Jul
10
The New Southbank Centre
Filed Under Music Industry |
The London Arts world has a new palace.
It’s all too rare that something is so outstanding, so good, that you overflow with joy just by standing there and looking at it. But the new Southbank Centre is one of those things, and I haven’t even heard the new acoustics or been inside the hall yet.
The complex is completely revitalized; pretentious arty-farty types (like me) wander in their hundreds through vast swathes of concrete, grass and shiny things. Bunches of new cafes and restaurants and eating places and a bookshop and a music shop and weird and wonderful things like art installations made of soapboxes and multi-purpose spaces for informal (spontaneous? - now there’s an idea) recitals and a mini wind farm on the roof of the Purcell Room all jostle for space. Except they don’t, because there’s plenty of space. A whole new beautiful urban landscape has emerged.
The programming is deliciously enticing. No more same old same old reprogramming of guaranteed bum-on-seat symphonic blockbusters alone, but adventurous and eclectic programmes running the gamut of artforms from world music to chamber music to talks to dance to orchestral to vocal to rock to a million and one other things.

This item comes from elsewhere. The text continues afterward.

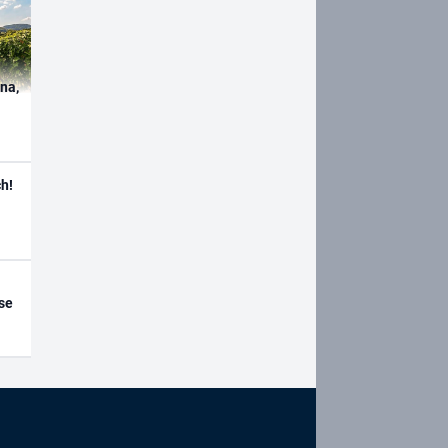
ína,
h!
se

And the best thing of all? Loads of people. That’s what happens when you put on interesting new stuff, brand it and present it well, and surround it with attractive creature comforts. The buzz is incredible… this is a place where people want to be, to hang out, to think, to socialize, to create ideas, to talk, to listen, to experience things… this is an incredible success and, assuming the hall lives up to the reviews I’ve been reading (better… very good if not exceptional), I think it is the new heartland of UK arts. It raises the bar for places like the Barbican too. Wow.
There is one downside though. Somehow this all has to be paid for. Tickets prices and the cost of the nearby eatingplaces are very very steep. Whether the Southbank Centre manages to balance its new magnetic attraction to the aspirational middle class with an edgy, constant growth of its new-found eclecticism will be told only by time.